迷宮の魂
「滝本先生、三山さんという方からお電話が入ってます」
三山?
そんな名前の知り合いは居ないから、滝本は自分が担当している患者であろうかと考えた。
電話に出ると、予想に反して警視庁の刑事だという。しかも、女である。
「どんなご用件でしょうか?」
三山と名乗った女は、10年前に治療した前田健一について知りたいのだと言って来た。
「そちらは、警視庁とか言っていますが、電話では確認しようがありませんよね。我々、医者にも守秘義務というものがあります。個人情報に関する事は、電話ではお答え出来かねます」
滝本の言っている事は尤もですと言って、それでは、後程こちらの電話番号にお掛け下さいと言って一旦切った。

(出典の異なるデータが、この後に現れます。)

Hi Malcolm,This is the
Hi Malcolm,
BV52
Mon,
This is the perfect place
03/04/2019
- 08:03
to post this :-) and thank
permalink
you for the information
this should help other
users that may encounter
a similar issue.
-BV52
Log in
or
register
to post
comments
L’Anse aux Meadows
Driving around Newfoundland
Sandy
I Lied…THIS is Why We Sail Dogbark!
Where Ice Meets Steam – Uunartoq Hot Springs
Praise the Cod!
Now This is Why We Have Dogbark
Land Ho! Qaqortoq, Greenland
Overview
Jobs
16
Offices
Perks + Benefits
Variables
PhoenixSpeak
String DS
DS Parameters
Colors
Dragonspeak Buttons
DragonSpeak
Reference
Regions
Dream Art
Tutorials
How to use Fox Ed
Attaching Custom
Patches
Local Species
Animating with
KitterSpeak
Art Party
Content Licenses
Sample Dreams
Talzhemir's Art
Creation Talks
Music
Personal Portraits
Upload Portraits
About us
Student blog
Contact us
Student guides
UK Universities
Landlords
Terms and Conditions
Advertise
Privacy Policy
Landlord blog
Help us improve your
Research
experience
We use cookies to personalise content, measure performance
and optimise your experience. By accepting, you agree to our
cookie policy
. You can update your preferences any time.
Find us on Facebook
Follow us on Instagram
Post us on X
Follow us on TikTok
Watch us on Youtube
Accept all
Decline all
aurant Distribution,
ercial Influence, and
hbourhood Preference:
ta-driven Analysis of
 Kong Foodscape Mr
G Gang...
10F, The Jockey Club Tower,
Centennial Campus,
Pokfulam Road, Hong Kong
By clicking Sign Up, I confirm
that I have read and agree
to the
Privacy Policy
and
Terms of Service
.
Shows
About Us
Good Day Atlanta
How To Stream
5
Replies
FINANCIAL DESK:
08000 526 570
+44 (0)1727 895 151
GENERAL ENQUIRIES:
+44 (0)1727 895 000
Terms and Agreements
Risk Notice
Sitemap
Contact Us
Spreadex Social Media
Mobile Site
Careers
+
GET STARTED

教えられた電話番号に掛けると、警視庁の代表番号であった。内線で三山を呼び出すと、先程掛けて来た女が出た。
これで警察だという事が判り、滝本は三山に何故前田健一の事を警視庁が調べているのかを尋ねた。
(現時点では、詳しくは言えませんが、ある重要参考人の情報を集めています。前田健一と、その重要参考人とが関係しているのではないかというのが、理由です)
滝本は漸く納得し、当時の診察カルテを調べてからもう一度ご連絡しますと言った。
(それでしたら、私の方からある人物の写真をファックスで送りますので、その写真の人物と、前田健一なる人物が同一人物かどうか確認しておいて下さい)
ものの一分とせず、ファックスが届いた。
やや画質が荒かったが、滝本はその写真を見て、記憶を呼び起こそうとした。
10年前のカルテを探し出すのに結構時間が掛かり、しかもその間に救急患者が運び込まれたりしたものだから、滝本が再び三山に電話をした時には、夕方の6時を回った頃であった。
三山はずっと連絡を待っていたらしく、内線の直通電話を掛けると直ぐに出た。
「先ず、送って頂いた写真の人物ですが、正直言って、これでは判りませんが、右半分はそっくりです」
(ほんとうですか!?)
電話口からも、三山が興奮しているのがはっきりと判った。